● **Your task**: Print all entries precisely as they are written.

● **Records to process**:
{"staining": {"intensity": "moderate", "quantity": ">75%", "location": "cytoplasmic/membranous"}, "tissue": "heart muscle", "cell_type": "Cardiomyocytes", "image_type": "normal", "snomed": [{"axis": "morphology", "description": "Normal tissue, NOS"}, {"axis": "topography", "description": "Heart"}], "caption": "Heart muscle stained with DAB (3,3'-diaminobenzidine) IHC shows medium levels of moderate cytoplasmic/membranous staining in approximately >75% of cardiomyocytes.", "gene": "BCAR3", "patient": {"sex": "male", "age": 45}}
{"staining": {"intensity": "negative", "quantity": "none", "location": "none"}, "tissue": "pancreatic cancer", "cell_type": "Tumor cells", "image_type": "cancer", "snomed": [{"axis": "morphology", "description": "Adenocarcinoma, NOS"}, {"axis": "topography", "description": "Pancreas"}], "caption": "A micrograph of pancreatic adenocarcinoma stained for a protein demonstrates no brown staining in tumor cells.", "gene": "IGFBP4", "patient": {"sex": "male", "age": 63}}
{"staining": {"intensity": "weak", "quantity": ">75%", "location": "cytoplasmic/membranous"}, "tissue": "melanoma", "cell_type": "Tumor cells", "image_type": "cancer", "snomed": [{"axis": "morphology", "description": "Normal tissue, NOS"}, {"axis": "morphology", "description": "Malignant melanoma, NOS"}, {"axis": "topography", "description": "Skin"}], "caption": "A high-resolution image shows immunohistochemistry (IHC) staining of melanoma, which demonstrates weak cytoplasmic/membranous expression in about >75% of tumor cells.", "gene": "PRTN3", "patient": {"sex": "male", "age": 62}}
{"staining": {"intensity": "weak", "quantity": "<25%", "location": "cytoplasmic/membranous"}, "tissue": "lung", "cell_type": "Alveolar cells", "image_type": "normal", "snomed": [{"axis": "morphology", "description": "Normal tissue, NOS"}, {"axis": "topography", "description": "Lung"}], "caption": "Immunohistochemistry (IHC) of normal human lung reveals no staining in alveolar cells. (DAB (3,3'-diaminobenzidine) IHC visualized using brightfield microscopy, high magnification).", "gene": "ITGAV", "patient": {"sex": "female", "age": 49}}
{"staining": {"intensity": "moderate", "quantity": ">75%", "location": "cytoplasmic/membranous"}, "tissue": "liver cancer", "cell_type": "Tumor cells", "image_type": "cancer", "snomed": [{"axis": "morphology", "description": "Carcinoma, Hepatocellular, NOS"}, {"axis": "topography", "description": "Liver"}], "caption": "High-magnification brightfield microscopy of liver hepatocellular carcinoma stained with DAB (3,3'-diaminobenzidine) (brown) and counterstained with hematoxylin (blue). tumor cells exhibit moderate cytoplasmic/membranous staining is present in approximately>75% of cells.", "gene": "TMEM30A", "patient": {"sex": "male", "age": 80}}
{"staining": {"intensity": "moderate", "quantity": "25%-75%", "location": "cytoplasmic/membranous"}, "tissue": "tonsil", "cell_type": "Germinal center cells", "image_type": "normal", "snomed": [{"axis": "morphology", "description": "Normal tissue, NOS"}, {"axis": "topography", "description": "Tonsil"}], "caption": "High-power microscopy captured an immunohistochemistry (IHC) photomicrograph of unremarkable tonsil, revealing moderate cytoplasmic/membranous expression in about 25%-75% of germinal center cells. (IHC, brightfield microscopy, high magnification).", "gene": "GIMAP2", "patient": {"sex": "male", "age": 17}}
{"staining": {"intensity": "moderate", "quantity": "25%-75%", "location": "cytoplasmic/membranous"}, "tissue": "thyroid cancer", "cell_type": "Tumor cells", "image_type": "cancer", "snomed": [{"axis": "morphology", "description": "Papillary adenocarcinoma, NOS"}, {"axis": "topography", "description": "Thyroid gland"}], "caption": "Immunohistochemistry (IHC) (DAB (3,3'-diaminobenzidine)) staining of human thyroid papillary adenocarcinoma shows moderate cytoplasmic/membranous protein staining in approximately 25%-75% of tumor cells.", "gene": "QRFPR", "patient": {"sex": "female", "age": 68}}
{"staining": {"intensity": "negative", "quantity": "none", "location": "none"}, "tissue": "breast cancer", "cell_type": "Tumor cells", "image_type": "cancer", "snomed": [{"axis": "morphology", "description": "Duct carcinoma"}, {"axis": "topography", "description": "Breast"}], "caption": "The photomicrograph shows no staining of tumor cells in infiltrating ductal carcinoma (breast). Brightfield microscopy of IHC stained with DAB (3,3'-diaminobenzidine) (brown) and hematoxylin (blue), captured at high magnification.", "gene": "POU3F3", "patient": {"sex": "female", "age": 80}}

● **Exercise answer**:
{"staining": {"intensity": "moderate", "quantity": ">75%", "location": "cytoplasmic/membranous"}, "tissue": "heart muscle", "cell_type": "Cardiomyocytes", "image_type": "normal", "snomed": [{"axis": "morphology", "description": "Normal tissue, NOS"}, {"axis": "topography", "description": "Heart"}], "caption": "Heart muscle stained with DAB (3,3'-diaminobenzidine) IHC shows medium levels of moderate cytoplasmic/membranous staining in approximately >75% of cardiomyocytes.", "gene": "BCAR3", "patient": {"sex": "male", "age": 45}}
{"staining": {"intensity": "negative", "quantity": "none", "location": "none"}, "tissue": "pancreatic cancer", "cell_type": "Tumor cells", "image_type": "cancer", "snomed": [{"axis": "morphology", "description": "Adenocarcinoma, NOS"}, {"axis": "topography", "description": "Pancreas"}], "caption": "A micrograph of pancreatic adenocarcinoma stained for a protein demonstrates no brown staining in tumor cells.", "gene": "IGFBP4", "patient": {"sex": "male", "age": 63}}
{"staining": {"intensity": "weak", "quantity": ">75%", "location": "cytoplasmic/membranous"}, "tissue": "melanoma", "cell_type": "Tumor cells", "image_type": "cancer", "snomed": [{"axis": "morphology", "description": "Normal tissue, NOS"}, {"axis": "morphology", "description": "Malignant melanoma, NOS"}, {"axis": "topography", "description": "Skin"}], "caption": "A high-resolution image shows immunohistochemistry (IHC) staining of melanoma, which demonstrates weak cytoplasmic/membranous expression in about >75% of tumor cells.", "gene": "PRTN3", "patient": {"sex": "male", "age": 62}}
{"staining": {"intensity": "weak", "quantity": "<25%", "location": "cytoplasmic/membranous"}, "tissue": "lung", "cell_type": "Alveolar cells", "image_type": "normal", "snomed": [{"axis": "morphology", "description": "Normal tissue, NOS"}, {"axis": "topography", "description": "Lung"}], "caption": "Immunohistochemistry (IHC) of normal human lung reveals no staining in alveolar cells. (DAB (3,3'-diaminobenzidine) IHC visualized using brightfield microscopy, high magnification).", "gene": "ITGAV", "patient": {"sex": "female", "age": 49}}
{"staining": {"intensity": "moderate", "quantity": ">75%", "location": "cytoplasmic/membranous"}, "tissue": "liver cancer", "cell_type": "Tumor cells", "image_type": "cancer", "snomed": [{"axis": "morphology", "description": "Carcinoma, Hepatocellular, NOS"}, {"axis": "topography", "description": "Liver"}], "caption": "High-magnification brightfield microscopy of liver hepatocellular carcinoma stained with DAB (3,3'-diaminobenzidine) (brown) and counterstained with hematoxylin (blue). tumor cells exhibit moderate cytoplasmic/membranous staining is present in approximately>75% of cells.", "gene": "TMEM30A", "patient": {"sex": "male", "age": 80}}
{"staining": {"intensity": "moderate", "quantity": "25%-75%", "location": "cytoplasmic/membranous"}, "tissue": "tonsil", "cell_type": "Germinal center cells", "image_type": "normal", "snomed": [{"axis": "morphology", "description": "Normal tissue, NOS"}, {"axis": "topography", "description": "Tonsil"}], "caption": "High-power microscopy captured an immunohistochemistry (IHC) photomicrograph of unremarkable tonsil, revealing moderate cytoplasmic/membranous expression in about 25%-75% of germinal center cells. (IHC, brightfield microscopy, high magnification).", "gene": "GIMAP2", "patient": {"sex": "male", "age": 17}}
{"staining": {"intensity": "moderate", "quantity": "25%-75%", "location": "cytoplasmic/membranous"}, "tissue": "thyroid cancer", "cell_type": "Tumor cells", "image_type": "cancer", "snomed": [{"axis": "morphology", "description": "Papillary adenocarcinoma, NOS"}, {"axis": "topography", "description": "Thyroid gland"}], "caption": "Immunohistochemistry (IHC) (DAB (3,3'-diaminobenzidine)) staining of human thyroid papillary adenocarcinoma shows moderate cytoplasmic/membranous protein staining in approximately 25%-75% of tumor cells.", "gene": "QRFPR", "patient": {"sex": "female", "age": 68}}
{"staining": {"intensity": "negative", "quantity": "none", "location": "none"}, "tissue": "breast cancer", "cell_type": "Tumor cells", "image_type": "cancer", "snomed": [{"axis": "morphology", "description": "Duct carcinoma"}, {"axis": "topography", "description": "Breast"}], "caption": "The photomicrograph shows no staining of tumor cells in infiltrating ductal carcinoma (breast). Brightfield microscopy of IHC stained with DAB (3,3'-diaminobenzidine) (brown) and hematoxylin (blue), captured at high magnification.", "gene": "POU3F3", "patient": {"sex": "female", "age": 80}}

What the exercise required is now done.